■ EXERCISE REQUIREMENTS
Set down every line of the material below word for word, leaving the pictures out of your answer.

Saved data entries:
──────

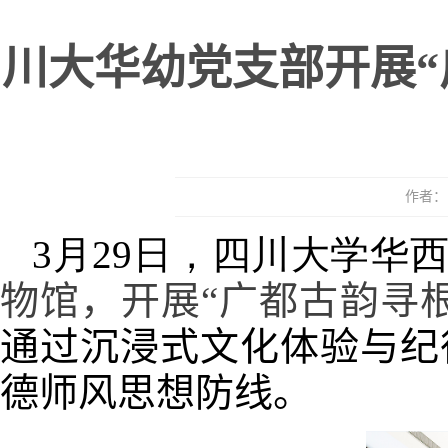
川大华幼党支部开展“
作者： 
3月29日，四川大学华
物馆，开
展“广都古韵寻
通过沉浸式文化体验与纪
德师风思想防线。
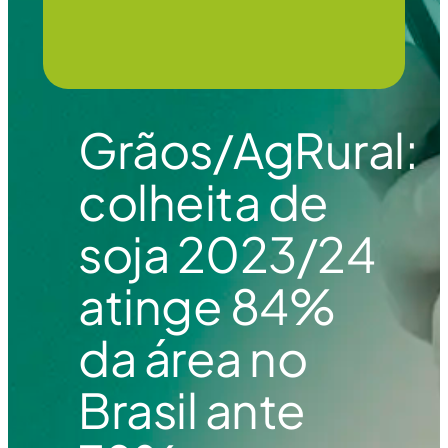
Grãos/AgRural:
colheita de
soja 2023/24
atinge 84%
da área no
Brasil ante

──────

■ ANSWER SPACE
川大华幼党支部开展“
作者： 
3月29日，四川大学华
物馆，开
展“广都古韵寻
通过沉浸式文化体验与纪
德师风思想防线。
Grãos/AgRural:
colheita de
soja 2023/24
atinge 84%
da área no
Brasil ante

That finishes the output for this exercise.